NFC South Notebook: Head coach turnover has arrived in division
Las Vegas was giving Dan Quinn just about even odds to be the next NFL head coach fired about one month ago.
With the help of a mini two-game winning streak following the Falcons' bye week, and a four-game losing streak for the Panthers, Quinn beat those odds. One of those two Falcons victories actually came against Carolina, and it helped cost Ron Rivera his job.
The Panthers fired Rivera, naming Perry Fewell to interim head coach, on Tuesday. But don't think just because Quinn kept his job into December that he's no longer on the hot seat.

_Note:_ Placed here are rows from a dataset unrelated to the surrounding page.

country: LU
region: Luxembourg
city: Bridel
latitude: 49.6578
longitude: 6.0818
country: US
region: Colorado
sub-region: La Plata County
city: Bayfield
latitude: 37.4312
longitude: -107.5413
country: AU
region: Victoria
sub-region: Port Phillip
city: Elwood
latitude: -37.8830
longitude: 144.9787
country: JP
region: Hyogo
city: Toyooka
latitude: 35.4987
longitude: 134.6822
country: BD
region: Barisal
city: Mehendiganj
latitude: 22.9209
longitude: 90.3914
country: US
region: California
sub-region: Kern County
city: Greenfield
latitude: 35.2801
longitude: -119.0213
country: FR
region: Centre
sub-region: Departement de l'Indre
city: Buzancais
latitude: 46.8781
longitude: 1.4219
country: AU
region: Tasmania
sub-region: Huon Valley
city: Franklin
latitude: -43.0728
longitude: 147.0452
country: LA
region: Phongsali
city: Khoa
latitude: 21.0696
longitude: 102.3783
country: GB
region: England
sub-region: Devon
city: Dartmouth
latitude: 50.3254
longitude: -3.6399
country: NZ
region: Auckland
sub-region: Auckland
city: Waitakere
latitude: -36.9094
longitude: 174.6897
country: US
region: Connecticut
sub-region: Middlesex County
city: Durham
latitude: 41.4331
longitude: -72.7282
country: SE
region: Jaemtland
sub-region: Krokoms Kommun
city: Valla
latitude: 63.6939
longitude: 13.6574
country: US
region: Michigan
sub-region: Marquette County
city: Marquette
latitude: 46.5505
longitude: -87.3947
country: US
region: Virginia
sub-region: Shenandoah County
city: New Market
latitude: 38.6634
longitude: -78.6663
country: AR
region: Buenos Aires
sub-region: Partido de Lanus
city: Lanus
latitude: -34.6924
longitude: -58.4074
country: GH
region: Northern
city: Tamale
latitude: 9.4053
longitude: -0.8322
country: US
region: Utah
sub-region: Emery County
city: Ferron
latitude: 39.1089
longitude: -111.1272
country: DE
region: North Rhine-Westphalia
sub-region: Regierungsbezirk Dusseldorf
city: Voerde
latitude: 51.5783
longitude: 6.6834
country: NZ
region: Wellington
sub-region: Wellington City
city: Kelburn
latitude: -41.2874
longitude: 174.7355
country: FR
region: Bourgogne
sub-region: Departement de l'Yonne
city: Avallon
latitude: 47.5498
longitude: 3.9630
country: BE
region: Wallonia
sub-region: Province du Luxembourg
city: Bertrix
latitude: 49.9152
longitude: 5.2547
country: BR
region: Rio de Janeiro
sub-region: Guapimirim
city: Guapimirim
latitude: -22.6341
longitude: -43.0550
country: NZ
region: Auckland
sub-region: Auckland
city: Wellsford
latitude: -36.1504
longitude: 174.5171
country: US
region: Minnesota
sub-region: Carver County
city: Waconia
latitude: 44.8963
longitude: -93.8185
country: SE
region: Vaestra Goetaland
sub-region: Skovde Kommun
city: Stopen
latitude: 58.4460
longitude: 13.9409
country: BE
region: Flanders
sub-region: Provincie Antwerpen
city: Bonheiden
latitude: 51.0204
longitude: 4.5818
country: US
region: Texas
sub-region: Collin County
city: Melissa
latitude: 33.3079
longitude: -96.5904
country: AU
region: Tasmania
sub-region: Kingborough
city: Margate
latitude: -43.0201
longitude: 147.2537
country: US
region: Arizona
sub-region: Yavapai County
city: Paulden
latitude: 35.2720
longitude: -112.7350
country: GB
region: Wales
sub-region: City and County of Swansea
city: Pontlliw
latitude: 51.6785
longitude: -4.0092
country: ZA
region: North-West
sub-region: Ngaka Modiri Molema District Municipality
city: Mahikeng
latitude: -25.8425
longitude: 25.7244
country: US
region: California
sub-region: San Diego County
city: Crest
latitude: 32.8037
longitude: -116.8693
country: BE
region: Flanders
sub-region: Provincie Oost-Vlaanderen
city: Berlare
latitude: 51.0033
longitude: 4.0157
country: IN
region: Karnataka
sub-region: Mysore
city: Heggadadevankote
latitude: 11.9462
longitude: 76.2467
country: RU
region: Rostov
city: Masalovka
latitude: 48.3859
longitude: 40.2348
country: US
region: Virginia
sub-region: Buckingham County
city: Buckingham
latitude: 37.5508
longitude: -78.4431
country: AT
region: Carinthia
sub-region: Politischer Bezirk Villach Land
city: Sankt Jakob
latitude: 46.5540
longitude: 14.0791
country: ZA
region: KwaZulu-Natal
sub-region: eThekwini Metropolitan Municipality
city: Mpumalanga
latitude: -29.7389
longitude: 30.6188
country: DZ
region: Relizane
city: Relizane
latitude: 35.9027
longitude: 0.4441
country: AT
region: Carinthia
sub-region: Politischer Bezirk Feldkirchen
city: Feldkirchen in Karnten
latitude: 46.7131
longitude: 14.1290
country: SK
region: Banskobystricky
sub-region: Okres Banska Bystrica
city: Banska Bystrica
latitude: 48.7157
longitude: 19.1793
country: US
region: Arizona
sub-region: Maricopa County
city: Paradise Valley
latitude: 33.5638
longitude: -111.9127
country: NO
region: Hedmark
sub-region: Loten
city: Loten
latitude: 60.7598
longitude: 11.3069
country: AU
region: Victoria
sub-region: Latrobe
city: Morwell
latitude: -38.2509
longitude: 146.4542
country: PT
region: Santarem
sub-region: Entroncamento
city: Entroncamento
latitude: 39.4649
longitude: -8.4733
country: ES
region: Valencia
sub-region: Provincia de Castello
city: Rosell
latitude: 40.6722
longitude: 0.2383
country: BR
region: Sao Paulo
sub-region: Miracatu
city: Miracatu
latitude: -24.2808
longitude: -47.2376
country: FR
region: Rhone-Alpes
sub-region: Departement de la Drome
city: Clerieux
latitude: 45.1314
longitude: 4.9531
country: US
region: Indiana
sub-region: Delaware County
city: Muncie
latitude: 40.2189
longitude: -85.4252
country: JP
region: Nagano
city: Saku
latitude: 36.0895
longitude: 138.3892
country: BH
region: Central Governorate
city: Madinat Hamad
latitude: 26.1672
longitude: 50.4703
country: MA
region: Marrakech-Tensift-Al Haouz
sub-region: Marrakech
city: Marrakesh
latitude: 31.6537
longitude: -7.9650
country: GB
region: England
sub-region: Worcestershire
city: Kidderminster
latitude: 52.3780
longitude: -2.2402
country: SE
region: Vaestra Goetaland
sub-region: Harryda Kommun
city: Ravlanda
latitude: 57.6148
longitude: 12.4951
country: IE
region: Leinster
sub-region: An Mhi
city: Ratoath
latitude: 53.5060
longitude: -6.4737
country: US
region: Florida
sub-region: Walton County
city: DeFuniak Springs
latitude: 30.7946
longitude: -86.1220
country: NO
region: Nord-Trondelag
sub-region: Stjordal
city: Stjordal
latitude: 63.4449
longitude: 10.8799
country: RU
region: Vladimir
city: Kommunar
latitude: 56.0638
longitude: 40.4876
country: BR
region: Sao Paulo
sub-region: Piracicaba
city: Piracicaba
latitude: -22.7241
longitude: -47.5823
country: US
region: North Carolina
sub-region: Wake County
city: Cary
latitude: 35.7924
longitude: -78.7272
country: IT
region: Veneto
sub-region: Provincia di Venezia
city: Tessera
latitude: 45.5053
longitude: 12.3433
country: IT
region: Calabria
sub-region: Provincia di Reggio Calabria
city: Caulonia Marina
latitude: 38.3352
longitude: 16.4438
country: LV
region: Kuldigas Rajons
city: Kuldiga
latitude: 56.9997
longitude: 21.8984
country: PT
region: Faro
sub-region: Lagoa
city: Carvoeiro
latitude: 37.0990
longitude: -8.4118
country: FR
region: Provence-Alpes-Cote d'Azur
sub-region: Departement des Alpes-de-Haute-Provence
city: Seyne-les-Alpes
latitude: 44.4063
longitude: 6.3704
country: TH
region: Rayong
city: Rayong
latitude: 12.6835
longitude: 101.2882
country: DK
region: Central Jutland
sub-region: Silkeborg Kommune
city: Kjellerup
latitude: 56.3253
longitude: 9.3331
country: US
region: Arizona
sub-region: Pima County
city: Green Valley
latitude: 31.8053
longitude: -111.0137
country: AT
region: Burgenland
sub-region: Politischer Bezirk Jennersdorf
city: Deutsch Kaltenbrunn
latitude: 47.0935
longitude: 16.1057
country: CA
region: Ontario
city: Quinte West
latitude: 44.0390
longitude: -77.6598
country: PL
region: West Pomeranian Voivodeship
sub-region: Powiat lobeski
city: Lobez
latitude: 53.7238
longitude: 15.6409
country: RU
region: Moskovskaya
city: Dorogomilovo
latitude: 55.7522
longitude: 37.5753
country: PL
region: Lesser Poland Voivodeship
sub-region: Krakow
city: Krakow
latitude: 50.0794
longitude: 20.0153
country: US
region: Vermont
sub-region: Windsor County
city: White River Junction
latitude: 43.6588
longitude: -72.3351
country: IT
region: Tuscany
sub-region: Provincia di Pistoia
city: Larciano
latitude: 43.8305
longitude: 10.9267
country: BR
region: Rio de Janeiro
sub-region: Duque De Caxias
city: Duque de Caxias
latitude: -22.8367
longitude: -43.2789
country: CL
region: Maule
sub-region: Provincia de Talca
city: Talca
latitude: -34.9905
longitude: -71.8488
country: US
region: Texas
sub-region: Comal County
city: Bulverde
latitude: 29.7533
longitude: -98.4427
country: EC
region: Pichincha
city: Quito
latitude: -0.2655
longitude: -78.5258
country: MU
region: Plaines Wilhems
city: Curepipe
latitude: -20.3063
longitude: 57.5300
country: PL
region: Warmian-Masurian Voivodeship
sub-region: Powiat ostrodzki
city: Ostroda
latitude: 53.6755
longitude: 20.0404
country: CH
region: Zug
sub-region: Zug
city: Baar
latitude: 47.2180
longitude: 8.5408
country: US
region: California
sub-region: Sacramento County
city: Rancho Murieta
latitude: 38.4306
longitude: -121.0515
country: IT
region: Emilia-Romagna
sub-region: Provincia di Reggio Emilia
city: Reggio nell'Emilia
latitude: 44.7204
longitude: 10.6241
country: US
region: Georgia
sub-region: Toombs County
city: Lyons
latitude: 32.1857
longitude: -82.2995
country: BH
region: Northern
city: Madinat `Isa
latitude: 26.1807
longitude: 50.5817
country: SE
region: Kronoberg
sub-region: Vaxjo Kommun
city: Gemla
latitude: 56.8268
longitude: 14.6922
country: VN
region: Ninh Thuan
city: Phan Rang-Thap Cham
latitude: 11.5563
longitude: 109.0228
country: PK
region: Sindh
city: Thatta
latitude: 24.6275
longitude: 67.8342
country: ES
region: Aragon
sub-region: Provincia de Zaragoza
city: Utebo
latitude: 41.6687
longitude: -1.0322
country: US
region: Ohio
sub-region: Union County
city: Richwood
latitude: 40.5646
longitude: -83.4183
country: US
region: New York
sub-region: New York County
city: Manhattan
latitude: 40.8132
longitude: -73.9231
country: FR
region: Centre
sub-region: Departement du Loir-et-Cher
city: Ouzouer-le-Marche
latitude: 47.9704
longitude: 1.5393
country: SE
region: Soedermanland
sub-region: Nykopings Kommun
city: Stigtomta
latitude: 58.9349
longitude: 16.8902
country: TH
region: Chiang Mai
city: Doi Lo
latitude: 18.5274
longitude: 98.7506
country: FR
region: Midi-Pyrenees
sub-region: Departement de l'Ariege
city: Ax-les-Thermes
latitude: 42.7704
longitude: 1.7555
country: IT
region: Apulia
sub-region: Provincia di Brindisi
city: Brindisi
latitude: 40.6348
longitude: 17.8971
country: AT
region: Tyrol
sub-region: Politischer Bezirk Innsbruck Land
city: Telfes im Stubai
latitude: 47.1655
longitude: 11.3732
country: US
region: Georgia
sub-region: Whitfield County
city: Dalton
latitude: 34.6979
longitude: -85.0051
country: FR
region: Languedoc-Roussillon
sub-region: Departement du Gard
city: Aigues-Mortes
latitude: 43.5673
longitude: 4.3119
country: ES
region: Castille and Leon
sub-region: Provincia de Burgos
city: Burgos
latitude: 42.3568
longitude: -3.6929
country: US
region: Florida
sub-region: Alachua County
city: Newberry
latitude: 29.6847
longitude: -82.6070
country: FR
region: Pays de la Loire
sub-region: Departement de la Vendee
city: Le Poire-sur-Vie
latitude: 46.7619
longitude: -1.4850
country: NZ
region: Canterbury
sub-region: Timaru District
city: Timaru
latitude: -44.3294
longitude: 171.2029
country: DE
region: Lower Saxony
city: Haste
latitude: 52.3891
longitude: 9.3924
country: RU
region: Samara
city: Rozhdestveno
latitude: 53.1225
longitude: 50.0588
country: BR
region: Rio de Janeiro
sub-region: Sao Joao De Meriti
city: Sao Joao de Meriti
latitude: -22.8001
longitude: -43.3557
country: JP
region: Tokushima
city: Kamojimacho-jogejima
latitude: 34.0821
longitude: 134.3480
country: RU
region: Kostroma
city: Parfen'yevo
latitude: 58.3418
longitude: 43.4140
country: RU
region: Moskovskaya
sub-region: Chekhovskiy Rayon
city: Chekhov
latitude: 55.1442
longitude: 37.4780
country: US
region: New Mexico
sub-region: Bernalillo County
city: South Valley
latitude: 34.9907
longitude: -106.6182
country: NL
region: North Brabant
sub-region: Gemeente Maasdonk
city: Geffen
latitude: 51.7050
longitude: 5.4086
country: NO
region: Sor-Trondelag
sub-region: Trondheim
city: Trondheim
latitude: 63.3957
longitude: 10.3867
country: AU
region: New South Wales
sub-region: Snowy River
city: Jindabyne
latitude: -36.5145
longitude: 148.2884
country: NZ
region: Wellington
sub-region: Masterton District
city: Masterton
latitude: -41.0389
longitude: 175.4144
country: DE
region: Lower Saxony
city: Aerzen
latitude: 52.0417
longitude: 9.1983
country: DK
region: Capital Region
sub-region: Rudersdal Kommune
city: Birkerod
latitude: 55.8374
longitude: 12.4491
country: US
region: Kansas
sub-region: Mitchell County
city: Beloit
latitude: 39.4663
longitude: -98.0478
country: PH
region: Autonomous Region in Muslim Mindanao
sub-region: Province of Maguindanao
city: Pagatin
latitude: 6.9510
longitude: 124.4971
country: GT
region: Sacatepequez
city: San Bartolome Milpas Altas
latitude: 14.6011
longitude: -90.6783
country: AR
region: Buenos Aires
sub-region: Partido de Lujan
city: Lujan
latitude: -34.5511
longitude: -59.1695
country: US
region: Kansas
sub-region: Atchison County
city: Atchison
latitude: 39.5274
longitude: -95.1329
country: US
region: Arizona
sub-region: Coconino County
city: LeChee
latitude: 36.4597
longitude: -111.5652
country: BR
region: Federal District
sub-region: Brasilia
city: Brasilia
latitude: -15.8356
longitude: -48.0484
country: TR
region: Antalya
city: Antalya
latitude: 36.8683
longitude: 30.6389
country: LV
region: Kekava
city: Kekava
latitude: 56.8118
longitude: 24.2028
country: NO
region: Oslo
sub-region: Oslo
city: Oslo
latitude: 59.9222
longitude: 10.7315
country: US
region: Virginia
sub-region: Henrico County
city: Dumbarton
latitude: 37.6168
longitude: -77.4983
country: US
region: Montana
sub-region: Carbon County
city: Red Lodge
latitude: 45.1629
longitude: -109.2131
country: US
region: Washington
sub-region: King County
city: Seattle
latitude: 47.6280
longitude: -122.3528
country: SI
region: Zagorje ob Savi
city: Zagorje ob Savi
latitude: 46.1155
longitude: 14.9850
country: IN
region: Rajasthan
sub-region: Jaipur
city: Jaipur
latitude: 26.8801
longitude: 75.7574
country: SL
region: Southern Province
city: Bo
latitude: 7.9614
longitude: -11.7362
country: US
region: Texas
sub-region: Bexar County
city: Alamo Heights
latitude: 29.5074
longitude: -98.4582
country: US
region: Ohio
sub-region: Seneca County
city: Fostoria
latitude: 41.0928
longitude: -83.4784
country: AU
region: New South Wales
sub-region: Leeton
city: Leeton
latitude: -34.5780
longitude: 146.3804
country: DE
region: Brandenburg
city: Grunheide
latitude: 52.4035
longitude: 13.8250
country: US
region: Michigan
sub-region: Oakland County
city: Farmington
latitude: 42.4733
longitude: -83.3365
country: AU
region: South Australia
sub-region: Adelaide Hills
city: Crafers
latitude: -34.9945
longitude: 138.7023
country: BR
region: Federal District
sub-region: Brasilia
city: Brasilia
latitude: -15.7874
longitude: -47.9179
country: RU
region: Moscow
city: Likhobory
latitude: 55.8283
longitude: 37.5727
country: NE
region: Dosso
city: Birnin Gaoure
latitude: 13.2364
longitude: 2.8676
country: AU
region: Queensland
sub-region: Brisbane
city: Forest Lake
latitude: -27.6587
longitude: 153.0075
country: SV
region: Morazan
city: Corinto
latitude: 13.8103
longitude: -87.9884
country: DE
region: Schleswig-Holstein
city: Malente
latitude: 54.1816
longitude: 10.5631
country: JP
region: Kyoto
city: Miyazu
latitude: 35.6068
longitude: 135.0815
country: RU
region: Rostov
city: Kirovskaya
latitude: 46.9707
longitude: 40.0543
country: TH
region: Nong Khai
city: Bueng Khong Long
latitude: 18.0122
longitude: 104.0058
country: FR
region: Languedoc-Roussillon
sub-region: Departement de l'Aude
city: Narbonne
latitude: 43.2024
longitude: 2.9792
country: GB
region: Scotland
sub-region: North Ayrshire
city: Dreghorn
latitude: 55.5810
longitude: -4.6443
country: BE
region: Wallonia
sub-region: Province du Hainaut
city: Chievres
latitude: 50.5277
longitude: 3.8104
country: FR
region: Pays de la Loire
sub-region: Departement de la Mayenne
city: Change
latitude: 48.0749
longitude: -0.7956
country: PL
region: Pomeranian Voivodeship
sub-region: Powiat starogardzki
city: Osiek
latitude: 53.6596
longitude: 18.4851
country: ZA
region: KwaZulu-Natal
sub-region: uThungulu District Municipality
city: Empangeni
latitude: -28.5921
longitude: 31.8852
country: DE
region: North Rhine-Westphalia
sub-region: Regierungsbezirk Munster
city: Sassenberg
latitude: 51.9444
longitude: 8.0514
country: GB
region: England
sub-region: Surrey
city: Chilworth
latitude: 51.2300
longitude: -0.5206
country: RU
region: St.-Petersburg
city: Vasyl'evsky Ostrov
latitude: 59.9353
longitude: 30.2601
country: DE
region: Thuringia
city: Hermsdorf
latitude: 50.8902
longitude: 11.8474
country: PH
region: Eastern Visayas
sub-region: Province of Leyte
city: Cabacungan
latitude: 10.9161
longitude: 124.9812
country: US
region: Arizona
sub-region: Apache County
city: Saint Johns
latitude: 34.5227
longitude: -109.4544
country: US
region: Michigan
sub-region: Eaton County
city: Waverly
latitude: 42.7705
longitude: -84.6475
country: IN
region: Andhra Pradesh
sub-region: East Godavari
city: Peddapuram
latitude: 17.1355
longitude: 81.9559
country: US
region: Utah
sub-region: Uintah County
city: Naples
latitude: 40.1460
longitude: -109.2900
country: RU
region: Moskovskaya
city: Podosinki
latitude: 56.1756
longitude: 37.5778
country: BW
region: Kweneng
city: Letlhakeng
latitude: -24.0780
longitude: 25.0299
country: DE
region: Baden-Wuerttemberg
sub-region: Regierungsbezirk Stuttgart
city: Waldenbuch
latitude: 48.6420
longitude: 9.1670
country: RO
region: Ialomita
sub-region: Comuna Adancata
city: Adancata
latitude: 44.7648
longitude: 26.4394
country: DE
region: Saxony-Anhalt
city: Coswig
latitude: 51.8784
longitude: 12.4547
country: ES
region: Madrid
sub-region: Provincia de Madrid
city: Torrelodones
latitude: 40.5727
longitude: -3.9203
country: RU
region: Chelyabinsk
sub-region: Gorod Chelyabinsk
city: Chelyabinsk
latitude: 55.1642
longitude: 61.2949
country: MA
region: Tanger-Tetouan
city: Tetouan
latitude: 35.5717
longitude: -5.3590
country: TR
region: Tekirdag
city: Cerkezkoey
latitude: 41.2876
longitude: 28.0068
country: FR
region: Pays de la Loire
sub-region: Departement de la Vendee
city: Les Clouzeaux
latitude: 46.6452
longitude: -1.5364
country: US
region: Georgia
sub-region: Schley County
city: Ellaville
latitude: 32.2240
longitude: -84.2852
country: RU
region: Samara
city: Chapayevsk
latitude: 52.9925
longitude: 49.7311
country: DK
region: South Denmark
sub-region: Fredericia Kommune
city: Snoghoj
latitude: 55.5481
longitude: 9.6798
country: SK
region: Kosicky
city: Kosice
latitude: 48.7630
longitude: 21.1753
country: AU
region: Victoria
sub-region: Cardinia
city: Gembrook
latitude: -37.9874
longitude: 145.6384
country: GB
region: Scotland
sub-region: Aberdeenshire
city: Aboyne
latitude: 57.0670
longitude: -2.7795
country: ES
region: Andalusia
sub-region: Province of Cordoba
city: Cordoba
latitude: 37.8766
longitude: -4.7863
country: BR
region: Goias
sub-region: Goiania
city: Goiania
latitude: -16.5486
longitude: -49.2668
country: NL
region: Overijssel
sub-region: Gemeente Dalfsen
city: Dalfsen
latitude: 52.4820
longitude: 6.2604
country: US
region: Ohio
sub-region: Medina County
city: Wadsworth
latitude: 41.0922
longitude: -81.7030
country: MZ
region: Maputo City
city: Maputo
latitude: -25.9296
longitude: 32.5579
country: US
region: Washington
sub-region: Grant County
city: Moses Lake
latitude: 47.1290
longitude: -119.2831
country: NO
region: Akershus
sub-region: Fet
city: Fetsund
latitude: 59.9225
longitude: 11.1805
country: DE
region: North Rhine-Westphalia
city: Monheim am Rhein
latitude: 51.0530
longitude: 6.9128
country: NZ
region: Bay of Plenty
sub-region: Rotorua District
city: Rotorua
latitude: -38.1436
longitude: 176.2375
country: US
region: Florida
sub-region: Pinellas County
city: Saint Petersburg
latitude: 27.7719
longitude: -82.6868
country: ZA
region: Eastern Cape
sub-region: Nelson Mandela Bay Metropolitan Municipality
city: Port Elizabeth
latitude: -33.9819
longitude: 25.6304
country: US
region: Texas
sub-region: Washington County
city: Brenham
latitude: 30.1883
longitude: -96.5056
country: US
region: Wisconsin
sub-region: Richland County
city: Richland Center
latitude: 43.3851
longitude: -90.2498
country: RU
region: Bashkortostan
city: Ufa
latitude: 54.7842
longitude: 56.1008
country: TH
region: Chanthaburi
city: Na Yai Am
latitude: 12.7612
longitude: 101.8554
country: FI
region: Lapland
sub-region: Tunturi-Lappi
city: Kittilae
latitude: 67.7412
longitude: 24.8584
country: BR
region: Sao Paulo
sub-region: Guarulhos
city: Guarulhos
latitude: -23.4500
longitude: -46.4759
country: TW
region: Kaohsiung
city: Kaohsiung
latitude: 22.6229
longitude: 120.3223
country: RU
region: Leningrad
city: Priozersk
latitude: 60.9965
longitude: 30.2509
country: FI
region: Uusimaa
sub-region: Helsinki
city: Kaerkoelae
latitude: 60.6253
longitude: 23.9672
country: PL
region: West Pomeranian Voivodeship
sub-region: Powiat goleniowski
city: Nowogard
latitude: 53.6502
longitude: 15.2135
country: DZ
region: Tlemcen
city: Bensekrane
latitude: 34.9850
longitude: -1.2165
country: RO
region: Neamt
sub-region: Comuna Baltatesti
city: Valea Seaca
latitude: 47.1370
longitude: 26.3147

The resume of Rivera and Quinn are very similar, and actually, the fired Rivera arguably experienced more success in his tenure.
An argument can be made in favor of Rivera both keeping his job and the firing. He posted a .546 winning percentage in nine seasons, but he only recorded three winning seasons. Carolina's 15-1 mark in 2015 really helped that overall win percentage and skews his overall record.
Yes, Rivera led the Panthers to a Super Bowl appearance but lost. Since then, Carolina has only been to the playoffs once in four years.
Quinn has a similar narrative except with a worse overall record and no season with more than 11 wins. Rivera had two seasons with more than 11 victories.
Quinn is now 39-37 as head coach of the Falcons. If Atlanta goes 1-3 down the stretch, his record will fall to an even 40-40. Since losing Super Bowl LI the year after Carolina lost its Super Bowl, the Falcons have missed the playoffs two of the last three seasons.
In Quinn's tenure, he's only made the playoffs twice in five years.
Rivera and Quinn were both so close to reaching the pinnacle of the NFL, but that's only a distant memory now. Rivera is unemployed and Quinn should join him at the end of the year.
Should that happen, the NFC South will be three head coaches that have spent less than two seasons with their teams inside the division.